Among the common rhinitides, seasonal allergic rhinitis (SAR) and perennial allergic rhinitis (PAR) appear to be the most recognizable by patients and providers [1], whereas perennial nonallergic rhinitis (NAR), though common in adults, is less discernible [2]. Despite overlapping symptoms in these rhinitides, including nasal congestion, stuffiness, or rhinorrhea [1], NAR appears to reflect a different disease process either due to external stimuli distinct from those observed in SAR and PAR or due to actual pathology within the nasal system involving neurosensory abnormalities [3, 4, 5]. Anatomic sites of obstruction, e.g., septal deviation or nasal polyps, may also factor in the rhinitides [6]. According to some studies, 7 to 19 % of the adult population suffers from NAR [3, 7]. Other research suggests the prevalence of nonallergic rhinitis is unknown, mainly due to the overlap in symptoms between AR and NAR [8, 1, 9, 10].

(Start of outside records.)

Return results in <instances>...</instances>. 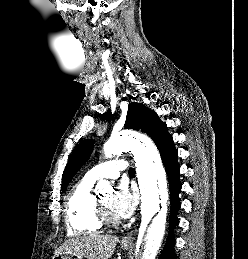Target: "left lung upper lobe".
<instances>
[{
  "instance_id": "5c2ea615",
  "label": "left lung upper lobe",
  "mask_w": 248,
  "mask_h": 259,
  "mask_svg": "<svg viewBox=\"0 0 248 259\" xmlns=\"http://www.w3.org/2000/svg\"><path fill=\"white\" fill-rule=\"evenodd\" d=\"M124 127L127 129L141 130L142 132L147 133L158 148L166 142L173 140L167 131L166 124L159 120L157 114L153 110L146 108L145 105L140 103L133 102L129 104ZM93 145V140H84L79 143L73 151L63 174L61 184L62 192H65L72 177L89 159L93 150Z\"/></svg>"
}]
</instances>
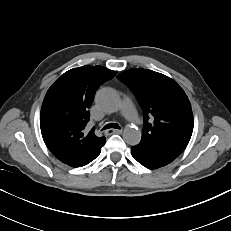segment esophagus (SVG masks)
Returning a JSON list of instances; mask_svg holds the SVG:
<instances>
[{"label": "esophagus", "instance_id": "34e87169", "mask_svg": "<svg viewBox=\"0 0 231 231\" xmlns=\"http://www.w3.org/2000/svg\"><path fill=\"white\" fill-rule=\"evenodd\" d=\"M108 134H121L122 133V129H109L107 130Z\"/></svg>", "mask_w": 231, "mask_h": 231}]
</instances>
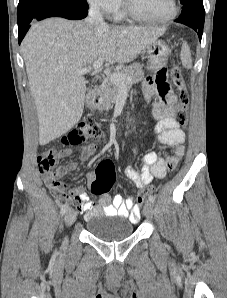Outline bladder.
<instances>
[{
	"mask_svg": "<svg viewBox=\"0 0 227 298\" xmlns=\"http://www.w3.org/2000/svg\"><path fill=\"white\" fill-rule=\"evenodd\" d=\"M86 229L99 240L115 242L131 236L134 226L132 222L126 219L107 220L103 216H98L87 220Z\"/></svg>",
	"mask_w": 227,
	"mask_h": 298,
	"instance_id": "obj_1",
	"label": "bladder"
}]
</instances>
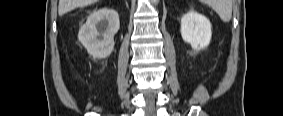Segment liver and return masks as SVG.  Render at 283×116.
<instances>
[{
    "instance_id": "liver-1",
    "label": "liver",
    "mask_w": 283,
    "mask_h": 116,
    "mask_svg": "<svg viewBox=\"0 0 283 116\" xmlns=\"http://www.w3.org/2000/svg\"><path fill=\"white\" fill-rule=\"evenodd\" d=\"M95 2L97 0H59L58 14L59 16H63L77 7H83Z\"/></svg>"
}]
</instances>
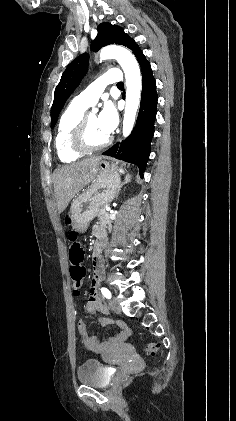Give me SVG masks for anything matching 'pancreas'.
<instances>
[{
  "label": "pancreas",
  "mask_w": 236,
  "mask_h": 421,
  "mask_svg": "<svg viewBox=\"0 0 236 421\" xmlns=\"http://www.w3.org/2000/svg\"><path fill=\"white\" fill-rule=\"evenodd\" d=\"M98 225H101V227H106V229H112V221H110L109 219V213H107V211H105V206H102V208H100V211L98 213Z\"/></svg>",
  "instance_id": "cf45deb5"
}]
</instances>
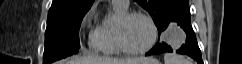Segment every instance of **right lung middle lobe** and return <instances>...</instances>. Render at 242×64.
Returning <instances> with one entry per match:
<instances>
[{
    "label": "right lung middle lobe",
    "mask_w": 242,
    "mask_h": 64,
    "mask_svg": "<svg viewBox=\"0 0 242 64\" xmlns=\"http://www.w3.org/2000/svg\"><path fill=\"white\" fill-rule=\"evenodd\" d=\"M86 13L47 19L43 64L78 53L79 28Z\"/></svg>",
    "instance_id": "obj_1"
}]
</instances>
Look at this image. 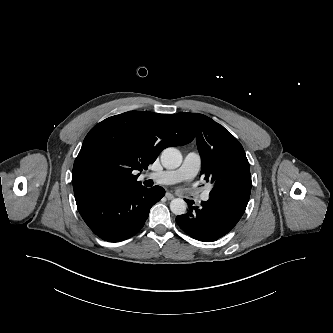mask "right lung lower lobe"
Returning a JSON list of instances; mask_svg holds the SVG:
<instances>
[{
	"label": "right lung lower lobe",
	"instance_id": "obj_1",
	"mask_svg": "<svg viewBox=\"0 0 333 333\" xmlns=\"http://www.w3.org/2000/svg\"><path fill=\"white\" fill-rule=\"evenodd\" d=\"M164 194L159 186L128 191L94 188L76 194L75 200L80 215L97 236L119 242L140 231L151 207Z\"/></svg>",
	"mask_w": 333,
	"mask_h": 333
}]
</instances>
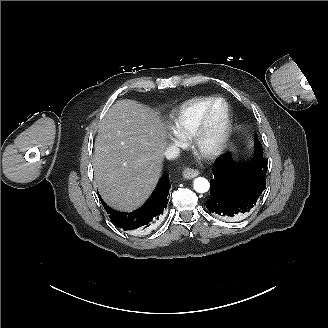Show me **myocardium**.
Instances as JSON below:
<instances>
[{"label":"myocardium","mask_w":328,"mask_h":328,"mask_svg":"<svg viewBox=\"0 0 328 328\" xmlns=\"http://www.w3.org/2000/svg\"><path fill=\"white\" fill-rule=\"evenodd\" d=\"M220 106L224 109V123L214 142L209 146L206 143L207 120ZM233 127L234 116L230 103L224 98L215 97L209 105L203 107L195 116L187 141L200 157L207 160L218 159L224 156L230 147Z\"/></svg>","instance_id":"obj_1"}]
</instances>
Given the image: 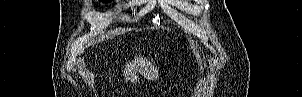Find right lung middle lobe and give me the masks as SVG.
Segmentation results:
<instances>
[{"mask_svg": "<svg viewBox=\"0 0 302 97\" xmlns=\"http://www.w3.org/2000/svg\"><path fill=\"white\" fill-rule=\"evenodd\" d=\"M102 1V0H101ZM109 0H107V1H102V2H108Z\"/></svg>", "mask_w": 302, "mask_h": 97, "instance_id": "right-lung-middle-lobe-1", "label": "right lung middle lobe"}]
</instances>
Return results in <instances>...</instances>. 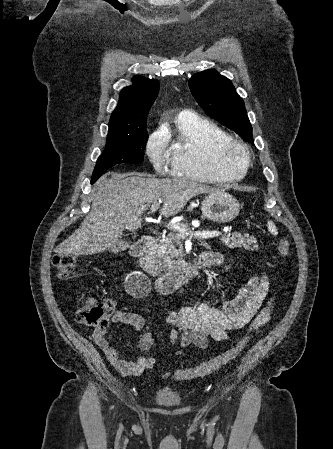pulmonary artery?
<instances>
[{
    "mask_svg": "<svg viewBox=\"0 0 333 449\" xmlns=\"http://www.w3.org/2000/svg\"><path fill=\"white\" fill-rule=\"evenodd\" d=\"M179 120L194 118L193 114L188 110H183L178 115Z\"/></svg>",
    "mask_w": 333,
    "mask_h": 449,
    "instance_id": "1",
    "label": "pulmonary artery"
}]
</instances>
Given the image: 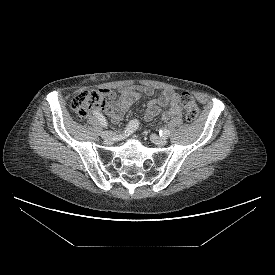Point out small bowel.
Wrapping results in <instances>:
<instances>
[{
    "mask_svg": "<svg viewBox=\"0 0 275 275\" xmlns=\"http://www.w3.org/2000/svg\"><path fill=\"white\" fill-rule=\"evenodd\" d=\"M101 93L108 100L107 106L103 111L115 123L119 122L131 106L144 95L152 96L156 94V97L147 104L145 120L169 121L180 117L182 114L180 96L169 88L156 93L147 86H123L118 89L119 97H117L115 91L110 89H102ZM165 107L167 109L162 113L161 109Z\"/></svg>",
    "mask_w": 275,
    "mask_h": 275,
    "instance_id": "obj_1",
    "label": "small bowel"
}]
</instances>
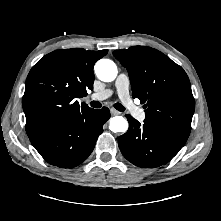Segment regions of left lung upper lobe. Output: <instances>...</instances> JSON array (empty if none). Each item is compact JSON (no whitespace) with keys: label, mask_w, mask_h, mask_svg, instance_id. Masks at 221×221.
Wrapping results in <instances>:
<instances>
[{"label":"left lung upper lobe","mask_w":221,"mask_h":221,"mask_svg":"<svg viewBox=\"0 0 221 221\" xmlns=\"http://www.w3.org/2000/svg\"><path fill=\"white\" fill-rule=\"evenodd\" d=\"M113 55L127 69L132 97L145 103L144 121L188 138L195 109L186 72L160 51L134 46Z\"/></svg>","instance_id":"5c2ea615"}]
</instances>
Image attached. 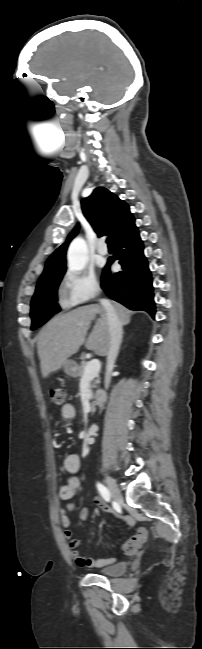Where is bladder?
Here are the masks:
<instances>
[{"instance_id": "bladder-1", "label": "bladder", "mask_w": 202, "mask_h": 649, "mask_svg": "<svg viewBox=\"0 0 202 649\" xmlns=\"http://www.w3.org/2000/svg\"><path fill=\"white\" fill-rule=\"evenodd\" d=\"M127 567V562L119 561L100 569L98 573L105 576H119L127 570Z\"/></svg>"}]
</instances>
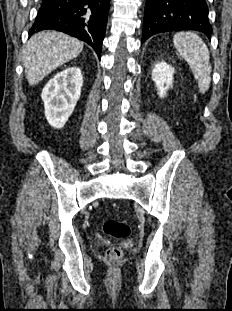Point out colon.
Returning a JSON list of instances; mask_svg holds the SVG:
<instances>
[{
  "label": "colon",
  "mask_w": 232,
  "mask_h": 311,
  "mask_svg": "<svg viewBox=\"0 0 232 311\" xmlns=\"http://www.w3.org/2000/svg\"><path fill=\"white\" fill-rule=\"evenodd\" d=\"M103 231L113 238H126L131 228L125 221L109 218L103 222ZM106 257L111 262H118L123 258V251L120 247H111L106 251Z\"/></svg>",
  "instance_id": "5ec220e1"
}]
</instances>
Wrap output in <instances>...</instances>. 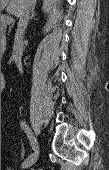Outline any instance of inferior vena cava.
Masks as SVG:
<instances>
[{
	"instance_id": "obj_1",
	"label": "inferior vena cava",
	"mask_w": 109,
	"mask_h": 170,
	"mask_svg": "<svg viewBox=\"0 0 109 170\" xmlns=\"http://www.w3.org/2000/svg\"><path fill=\"white\" fill-rule=\"evenodd\" d=\"M35 0H22L19 22L14 39L13 60L22 74L23 34L28 25L30 10Z\"/></svg>"
}]
</instances>
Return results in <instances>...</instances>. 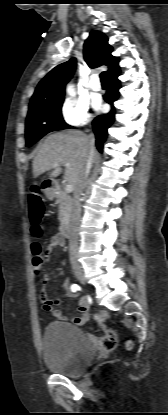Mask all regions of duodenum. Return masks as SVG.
I'll use <instances>...</instances> for the list:
<instances>
[{
    "label": "duodenum",
    "mask_w": 168,
    "mask_h": 415,
    "mask_svg": "<svg viewBox=\"0 0 168 415\" xmlns=\"http://www.w3.org/2000/svg\"><path fill=\"white\" fill-rule=\"evenodd\" d=\"M43 189L51 195H54L58 192L59 188L58 185L51 180H45L42 183ZM59 233L63 238L68 237L69 235V224L67 222H63L60 224Z\"/></svg>",
    "instance_id": "obj_1"
}]
</instances>
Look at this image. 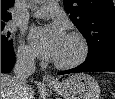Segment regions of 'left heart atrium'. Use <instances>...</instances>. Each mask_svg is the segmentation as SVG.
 Segmentation results:
<instances>
[{"label": "left heart atrium", "instance_id": "39dd6f15", "mask_svg": "<svg viewBox=\"0 0 115 99\" xmlns=\"http://www.w3.org/2000/svg\"><path fill=\"white\" fill-rule=\"evenodd\" d=\"M66 37L60 26H47L32 28L28 39L36 55L48 61H55Z\"/></svg>", "mask_w": 115, "mask_h": 99}]
</instances>
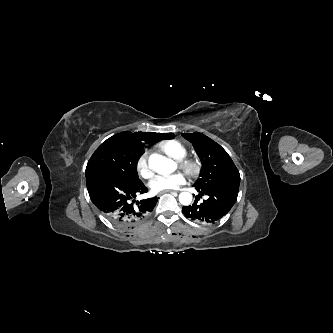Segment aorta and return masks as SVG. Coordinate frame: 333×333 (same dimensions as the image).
<instances>
[{
	"instance_id": "1",
	"label": "aorta",
	"mask_w": 333,
	"mask_h": 333,
	"mask_svg": "<svg viewBox=\"0 0 333 333\" xmlns=\"http://www.w3.org/2000/svg\"><path fill=\"white\" fill-rule=\"evenodd\" d=\"M149 167L158 174H170L175 171L176 163L162 155L153 154L149 158ZM179 201L182 205H189L192 195L189 192H182Z\"/></svg>"
}]
</instances>
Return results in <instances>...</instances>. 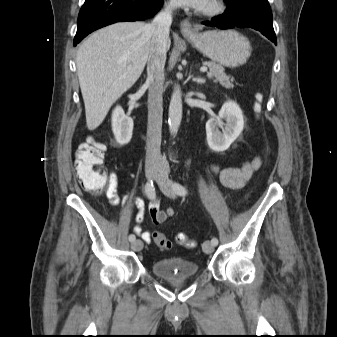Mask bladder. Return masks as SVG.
<instances>
[{
  "instance_id": "obj_1",
  "label": "bladder",
  "mask_w": 337,
  "mask_h": 337,
  "mask_svg": "<svg viewBox=\"0 0 337 337\" xmlns=\"http://www.w3.org/2000/svg\"><path fill=\"white\" fill-rule=\"evenodd\" d=\"M151 270L160 278H188L198 274L199 265L182 257H171L155 260Z\"/></svg>"
}]
</instances>
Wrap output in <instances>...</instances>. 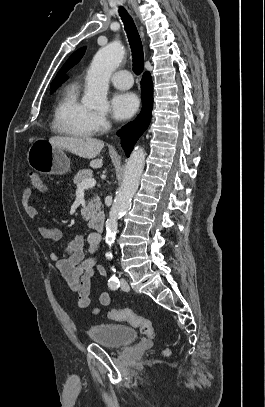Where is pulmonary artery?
Masks as SVG:
<instances>
[{"mask_svg": "<svg viewBox=\"0 0 265 407\" xmlns=\"http://www.w3.org/2000/svg\"><path fill=\"white\" fill-rule=\"evenodd\" d=\"M113 85L118 89H129L133 84V78L128 70H119L111 76Z\"/></svg>", "mask_w": 265, "mask_h": 407, "instance_id": "obj_1", "label": "pulmonary artery"}]
</instances>
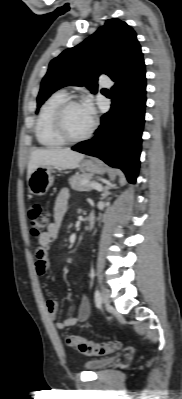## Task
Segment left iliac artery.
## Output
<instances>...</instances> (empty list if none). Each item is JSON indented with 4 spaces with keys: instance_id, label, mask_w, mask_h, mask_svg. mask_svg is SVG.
I'll return each mask as SVG.
<instances>
[{
    "instance_id": "44dca946",
    "label": "left iliac artery",
    "mask_w": 182,
    "mask_h": 399,
    "mask_svg": "<svg viewBox=\"0 0 182 399\" xmlns=\"http://www.w3.org/2000/svg\"><path fill=\"white\" fill-rule=\"evenodd\" d=\"M94 300L97 308H101L102 305V298H101V293L98 289L95 290L94 293Z\"/></svg>"
}]
</instances>
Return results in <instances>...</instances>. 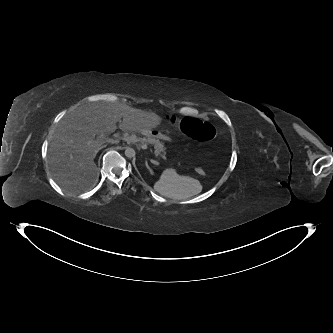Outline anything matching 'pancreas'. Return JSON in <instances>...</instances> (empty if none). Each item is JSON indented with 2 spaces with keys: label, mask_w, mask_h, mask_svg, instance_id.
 <instances>
[{
  "label": "pancreas",
  "mask_w": 333,
  "mask_h": 333,
  "mask_svg": "<svg viewBox=\"0 0 333 333\" xmlns=\"http://www.w3.org/2000/svg\"><path fill=\"white\" fill-rule=\"evenodd\" d=\"M145 140L147 143L155 146V148L159 151V156H162V157H164V159H166V157H165L166 148L163 145V143L159 141V139H156V138L152 137L149 133H146Z\"/></svg>",
  "instance_id": "obj_1"
}]
</instances>
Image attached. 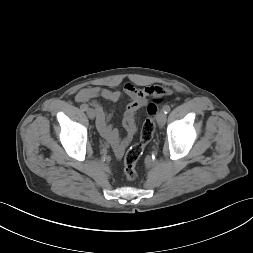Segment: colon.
I'll return each instance as SVG.
<instances>
[{"mask_svg": "<svg viewBox=\"0 0 253 253\" xmlns=\"http://www.w3.org/2000/svg\"><path fill=\"white\" fill-rule=\"evenodd\" d=\"M167 94V90L162 87L155 89V95L153 101L147 107L148 117L144 121L139 141L131 146L123 159L124 174L128 180H134L137 177L136 164L142 155L145 146L151 141L155 131L154 118L157 114L158 104L161 98Z\"/></svg>", "mask_w": 253, "mask_h": 253, "instance_id": "obj_1", "label": "colon"}]
</instances>
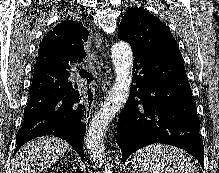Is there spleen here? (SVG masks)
Wrapping results in <instances>:
<instances>
[{"label":"spleen","instance_id":"spleen-1","mask_svg":"<svg viewBox=\"0 0 219 173\" xmlns=\"http://www.w3.org/2000/svg\"><path fill=\"white\" fill-rule=\"evenodd\" d=\"M136 173H198L183 150L162 144H152L133 154Z\"/></svg>","mask_w":219,"mask_h":173}]
</instances>
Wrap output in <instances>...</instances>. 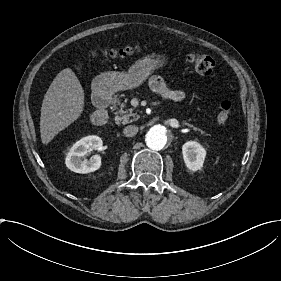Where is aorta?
Instances as JSON below:
<instances>
[{"label":"aorta","mask_w":281,"mask_h":281,"mask_svg":"<svg viewBox=\"0 0 281 281\" xmlns=\"http://www.w3.org/2000/svg\"><path fill=\"white\" fill-rule=\"evenodd\" d=\"M167 129L162 125H155L146 134V144L152 150H161L168 143Z\"/></svg>","instance_id":"1"}]
</instances>
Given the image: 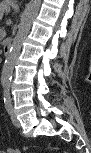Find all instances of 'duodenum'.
Returning a JSON list of instances; mask_svg holds the SVG:
<instances>
[{
	"instance_id": "410a0bca",
	"label": "duodenum",
	"mask_w": 91,
	"mask_h": 153,
	"mask_svg": "<svg viewBox=\"0 0 91 153\" xmlns=\"http://www.w3.org/2000/svg\"><path fill=\"white\" fill-rule=\"evenodd\" d=\"M11 47H12L11 38H5L3 40V52H4L5 56H7L9 54Z\"/></svg>"
}]
</instances>
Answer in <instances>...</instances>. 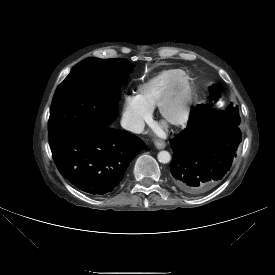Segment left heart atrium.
<instances>
[{"label": "left heart atrium", "instance_id": "left-heart-atrium-1", "mask_svg": "<svg viewBox=\"0 0 275 275\" xmlns=\"http://www.w3.org/2000/svg\"><path fill=\"white\" fill-rule=\"evenodd\" d=\"M155 131L158 134H163V128L161 126L156 127Z\"/></svg>", "mask_w": 275, "mask_h": 275}]
</instances>
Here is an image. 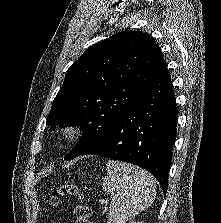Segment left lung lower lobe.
I'll return each mask as SVG.
<instances>
[{
  "label": "left lung lower lobe",
  "instance_id": "1",
  "mask_svg": "<svg viewBox=\"0 0 221 223\" xmlns=\"http://www.w3.org/2000/svg\"><path fill=\"white\" fill-rule=\"evenodd\" d=\"M177 119L175 94L165 63L148 89L80 155L94 154L140 166L156 177L165 194Z\"/></svg>",
  "mask_w": 221,
  "mask_h": 223
}]
</instances>
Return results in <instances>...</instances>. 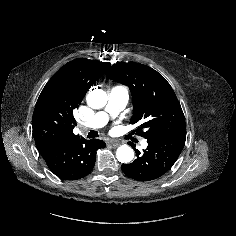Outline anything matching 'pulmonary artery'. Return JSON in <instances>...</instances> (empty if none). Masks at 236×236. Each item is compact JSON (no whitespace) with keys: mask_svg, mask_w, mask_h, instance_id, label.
<instances>
[{"mask_svg":"<svg viewBox=\"0 0 236 236\" xmlns=\"http://www.w3.org/2000/svg\"><path fill=\"white\" fill-rule=\"evenodd\" d=\"M129 97V92L126 87L114 86L111 88L108 97V104L104 111H100L85 124L86 128H101L109 121L110 118L116 117L125 107ZM142 145L147 146V142L143 141Z\"/></svg>","mask_w":236,"mask_h":236,"instance_id":"obj_1","label":"pulmonary artery"}]
</instances>
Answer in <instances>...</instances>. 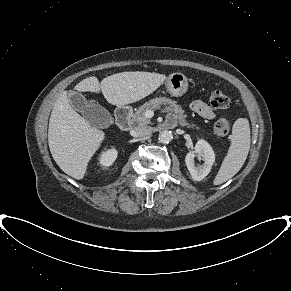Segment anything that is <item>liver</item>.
Returning <instances> with one entry per match:
<instances>
[{
    "instance_id": "liver-1",
    "label": "liver",
    "mask_w": 291,
    "mask_h": 291,
    "mask_svg": "<svg viewBox=\"0 0 291 291\" xmlns=\"http://www.w3.org/2000/svg\"><path fill=\"white\" fill-rule=\"evenodd\" d=\"M167 77L159 73L135 71L121 72L104 78L94 76L75 86L80 92H102L112 105L124 106L137 102L158 89ZM105 133L91 127L70 105L64 91L54 104L48 129L50 152L57 165L67 175L80 180L88 162L99 149Z\"/></svg>"
}]
</instances>
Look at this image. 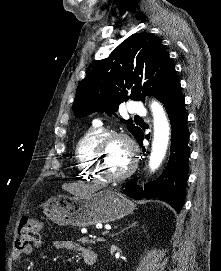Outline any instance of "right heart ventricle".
<instances>
[{
	"instance_id": "obj_1",
	"label": "right heart ventricle",
	"mask_w": 221,
	"mask_h": 271,
	"mask_svg": "<svg viewBox=\"0 0 221 271\" xmlns=\"http://www.w3.org/2000/svg\"><path fill=\"white\" fill-rule=\"evenodd\" d=\"M105 136L104 132L95 131L89 132L82 136L76 144V164H80L79 176H84V179H92L93 183H103L105 180L102 174H97V164L93 163V150H96V144H101L102 138Z\"/></svg>"
}]
</instances>
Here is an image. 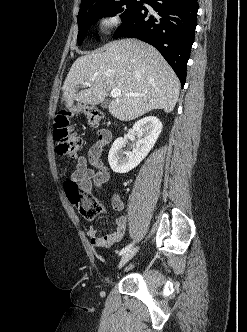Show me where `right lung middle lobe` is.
Returning a JSON list of instances; mask_svg holds the SVG:
<instances>
[{
	"instance_id": "dd1d6c3e",
	"label": "right lung middle lobe",
	"mask_w": 247,
	"mask_h": 332,
	"mask_svg": "<svg viewBox=\"0 0 247 332\" xmlns=\"http://www.w3.org/2000/svg\"><path fill=\"white\" fill-rule=\"evenodd\" d=\"M145 0H102L87 8L81 9L78 13L77 22L79 26L78 44L81 45L91 24L96 23L100 18L115 16L121 13L122 21L136 13Z\"/></svg>"
}]
</instances>
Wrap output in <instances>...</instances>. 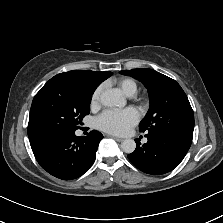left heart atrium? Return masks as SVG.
Listing matches in <instances>:
<instances>
[{
	"mask_svg": "<svg viewBox=\"0 0 223 223\" xmlns=\"http://www.w3.org/2000/svg\"><path fill=\"white\" fill-rule=\"evenodd\" d=\"M140 119L133 107L125 109H107L97 117V126L107 133L121 135L127 133Z\"/></svg>",
	"mask_w": 223,
	"mask_h": 223,
	"instance_id": "39dd6f15",
	"label": "left heart atrium"
}]
</instances>
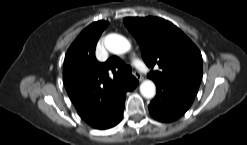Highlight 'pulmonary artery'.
Instances as JSON below:
<instances>
[{
    "label": "pulmonary artery",
    "instance_id": "pulmonary-artery-1",
    "mask_svg": "<svg viewBox=\"0 0 247 145\" xmlns=\"http://www.w3.org/2000/svg\"><path fill=\"white\" fill-rule=\"evenodd\" d=\"M135 64L142 70H144V65L143 63H141L140 61L136 60V59H133Z\"/></svg>",
    "mask_w": 247,
    "mask_h": 145
}]
</instances>
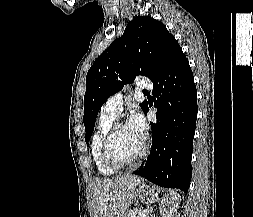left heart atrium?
I'll use <instances>...</instances> for the list:
<instances>
[{
    "mask_svg": "<svg viewBox=\"0 0 253 217\" xmlns=\"http://www.w3.org/2000/svg\"><path fill=\"white\" fill-rule=\"evenodd\" d=\"M127 126L135 133L144 138L146 132V122L138 111H133L128 119Z\"/></svg>",
    "mask_w": 253,
    "mask_h": 217,
    "instance_id": "obj_1",
    "label": "left heart atrium"
}]
</instances>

Despite the broad prevalence of these rhinitides and a fair amount of research on SAR and PAR with respect to effects on sleep [11, 12] and sleep-disordered breathing [13], there is a lack of literature on the impact of NAR on sleep. In fact, articles on the topic of NAR and sleep or NAR and sleep-disordered breathing are virtually nonexistent [14]. This void is perplexing in light of studies demonstrating not only a generalized improvement in quality of life metrics and productivity with the use of topical nasal steroids in patients complaining of poor sleep [12], but also a decrease in apnea-hypopnea index (AHI) with the use of topical nasal steroids for the treatment of seasonal or perennial rhinitis among patients with either obstructive sleep apnea (OSA) or nonapneic snoring [likely upper airway resistance syndrome (UARS)] [15, 13].
In the arid southwestern USA, year-round symptoms of congestion are more likely due to nonallergic rhinitis given the paucity of perennial antigens (no dust mites, few perennial molds), albeit perennial rhinitis due to animal allergies may also occur [16]. In our sleep clinic experience in New Mexico, we are impressed with the high prevalence of mixed rhinitides, especially potential NAR symptoms in treatment-seeking patients, regardless of whether their primary complaint was related to sleep breathing, insomnia, or nonrestorative sleep. In related clinical experience, we often observe greater reports of NAR symptoms in patients presenting with psychiatric distress symptoms of anxiety or depression.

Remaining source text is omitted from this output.